Data errors do not stop the entire execution process. The SPL statement still returns results, but the value of the field where the error occurred is null. You can ignore these errors as needed.
Execution timeout
An SPL statement contains various instructions, and their running time varies depending on the data scenario. If the total running time of an SPL statement exceeds the default timeout period, the execution stops and a timeout error is returned. In this case, the execution result is empty. The default timeout period may differ for scan queries, real-time consumption, and Logtail collection.
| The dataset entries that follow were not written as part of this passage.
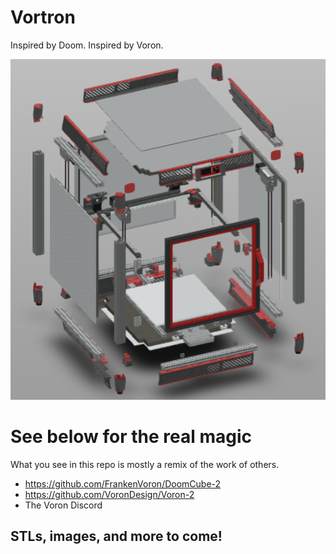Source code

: # Vortron
Inspired by Doom. Inspired by Voron.

![Photo 5](Images/exploded.png?raw=true "Photo 5")

# See below for the real magic
What you see in this repo is mostly a remix of the work of others.

- https://github.com/FrankenVoron/DoomCube-2
- https://github.com/VoronDesign/Voron-2
- The Voron Discord

## STLs, images, and more to come!
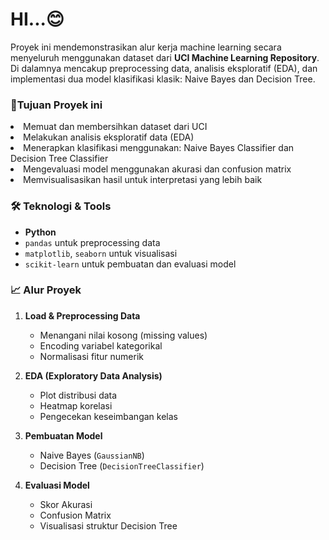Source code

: <h1>HI...😊</h1>
<p>
  Proyek ini mendemonstrasikan alur kerja machine learning secara menyeluruh menggunakan dataset dari <strong>UCI Machine Learning Repository</strong>. Di dalamnya mencakup preprocessing data, analisis eksploratif (EDA), dan implementasi dua model klasifikasi klasik: Naive Bayes dan Decision Tree.

</p>

<h3>📌Tujuan Proyek ini</h3>
<li> Memuat dan membersihkan dataset dari UCI </li>
<li> Melakukan analisis eksploratif data (EDA) </li>
<li> Menerapkan klasifikasi menggunakan: Naive Bayes Classifier dan Decision Tree Classifier
<li> Mengevaluasi model menggunakan akurasi dan confusion matrix </li>
<li> Memvisualisasikan hasil untuk interpretasi yang lebih baik </li>

<h3>🛠️ Teknologi & Tools</h3>

- **Python**
- `pandas` untuk preprocessing data
- `matplotlib`, `seaborn` untuk visualisasi
- `scikit-learn` untuk pembuatan dan evaluasi model


<h3>📈 Alur Proyek </h3>

1. **Load & Preprocessing Data**
   - Menangani nilai kosong (missing values)
   - Encoding variabel kategorikal
   - Normalisasi fitur numerik

2. **EDA (Exploratory Data Analysis)**
   - Plot distribusi data
   - Heatmap korelasi
   - Pengecekan keseimbangan kelas

3. **Pembuatan Model**
   - Naive Bayes (`GaussianNB`)
   - Decision Tree (`DecisionTreeClassifier`)

4. **Evaluasi Model**
   - Skor Akurasi
   - Confusion Matrix
   - Visualisasi struktur Decision Tree
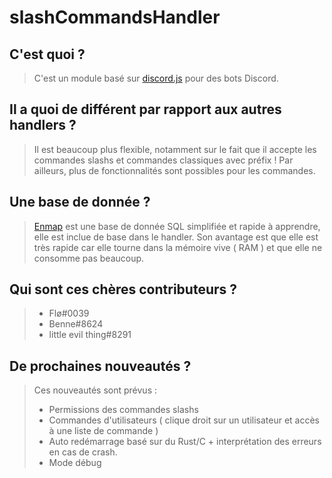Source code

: # slashCommandsHandler

## C'est quoi ?
> C'est un module basé sur [discord.js](https://discordjs.guide/#before-you-begin) pour des bots Discord.

## Il a quoi de différent par rapport aux autres handlers ?
> Il est beaucoup plus flexible, notamment sur le fait que il accepte les commandes slashs et commandes classiques avec préfix !
> Par ailleurs, plus de fonctionnalités sont possibles pour les commandes.

## Une base de donnée ?
> [Enmap](https://enmap.evie.dev) est une base de donnée SQL simplifiée et rapide à apprendre, elle est inclue de base dans le handler.
> Son avantage est que elle est très rapide car elle tourne dans la mémoire vive ( RAM ) et que elle ne consomme pas beaucoup.

## Qui sont ces chères contributeurs ?
> - Flø#0039
> - Benne#8624
> - little evil thing#8291

## De prochaines nouveautés ?
> Ces nouveautés sont prévus :
> - Permissions des commandes slashs
> - Commandes d'utilisateurs ( clique droit sur un utilisateur et accès à une liste de commande )
> - Auto redémarrage basé sur du Rust/C + interprétation des erreurs en cas de crash.
> - Mode débug
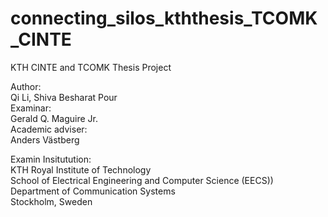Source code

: # connecting_silos_kththesis_TCOMK_CINTE
 KTH CINTE and TCOMK Thesis Project <br />
 
 Author:<br /> 
 Qi Li, Shiva Besharat Pour<br />
 Examinar:<br />
 Gerald Q. Maguire Jr.<br />
 Academic adviser:<br />
 Anders Västberg<br />
 
 Examin Insitutution:<br />
 KTH Royal Institute of Technology<br />
 School of Electrical Engineering and Computer Science (EECS))<br />
 Department of Communication Systems<br />
 Stockholm, Sweden<br />
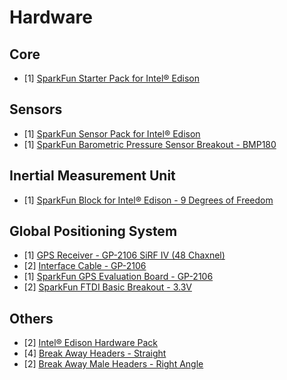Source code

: Hardware
==

## Core

- [1] [SparkFun Starter Pack for Intel® Edison](https://www.sparkfun.com/products/13276)

## Sensors

- [1] [SparkFun Sensor Pack for Intel® Edison](https://www.sparkfun.com/products/13094)
- [1] [SparkFun Barometric Pressure Sensor Breakout - BMP180](https://www.sparkfun.com/products/11824)

## Inertial Measurement Unit

- [1] [SparkFun Block for Intel® Edison - 9 Degrees of Freedom](https://www.sparkfun.com/products/13033)

## Global Positioning System

- [1] [GPS Receiver - GP-2106 SiRF IV (48 Chaxnel)](https://www.sparkfun.com/products/10890)
- [2] [Interface Cable - GP-2106](https://www.sparkfun.com/products/10896)
- [1] [SparkFun GPS Evaluation Board - GP-2106](https://www.sparkfun.com/products/10995)
- [2] [SparkFun FTDI Basic Breakout - 3.3V](https://www.sparkfun.com/products/9873)

## Others

- [2] [Intel® Edison Hardware Pack](https://www.sparkfun.com/products/13187)
- [4] [Break Away Headers - Straight](https://www.sparkfun.com/products/116)
- [2] [Break Away Male Headers - Right Angle](https://www.sparkfun.com/products/553)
If you encounter this error, you can adjust your SPL statement to reduce its complexity, for example, by simplifying complex regular expressions or reducing the number of pipelines.
Memory limit exceeded
An SPL statement contains various instructions, and their memory consumption varies depending on the data scenario. SPL execution is limited to a specific memory quota. If this quota is exceeded, the execution fails and a memory limit exceeded error is returned. In this case, the execution result is empty. The default memory quota may differ for scan queries, real-time consumption, and Logtail collection.
If you encounter this error, you can adjust your SPL statement to reduce its complexity, reduce the number of pipelines, or check if the raw data size is too large.